Hickenlooper has a horse, E-I-E-I-O
The Colorado Statesman
Gov. John Hickenlooper has a memento of his old job decorating his newest gig this week: a fiberglass horse that once sat outside the offices of the Denver mayor.
Monday, a crew from Colorado Creative Industries moved the horse from the City and County Building to Hickenlooper’s Capitol office. The horse, named Scout, originated with a sculpture outside the Denver Public Library, known as “The Yearling.”
Gov. John Hickenlooper and "Scout."
Photo by Marianne Goodland/The Colorado Statesman
The life-sized horse sat on a 21 foot-high metal chair and was designed by Philadelphia artist Donald Lipski, originally for a Manhattan elementary school. According to the Denver Public Library website, the sculpture was moved to New York’s Central Park in 1997 and to Denver in 1998.
Hickenlooper told The Colorado Statesman that the point of the art is the relative nature of things. “You should never judge things unless you see them in context,” he said Monday.

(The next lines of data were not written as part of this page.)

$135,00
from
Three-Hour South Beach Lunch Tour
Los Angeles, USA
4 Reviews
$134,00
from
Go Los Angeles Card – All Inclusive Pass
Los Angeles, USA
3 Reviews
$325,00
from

The horse was originally built in fiberglass, he said, but that didn’t hold up. Scout was replaced by one cast in bronze, and that left where to put the original horse, which Hickenlooper said was nicknamed “Elmer” due to the glue holding it together.
The horse sat in storage until Hickenlooper had it set up outside the mayor’s office. But when Hickenlooper left that office to cross the street to the governor’s office, Scout/Elmer needed a new home, and the governor decided to bring the horse along. “The rest is history — here he is,” Hickenlooper said.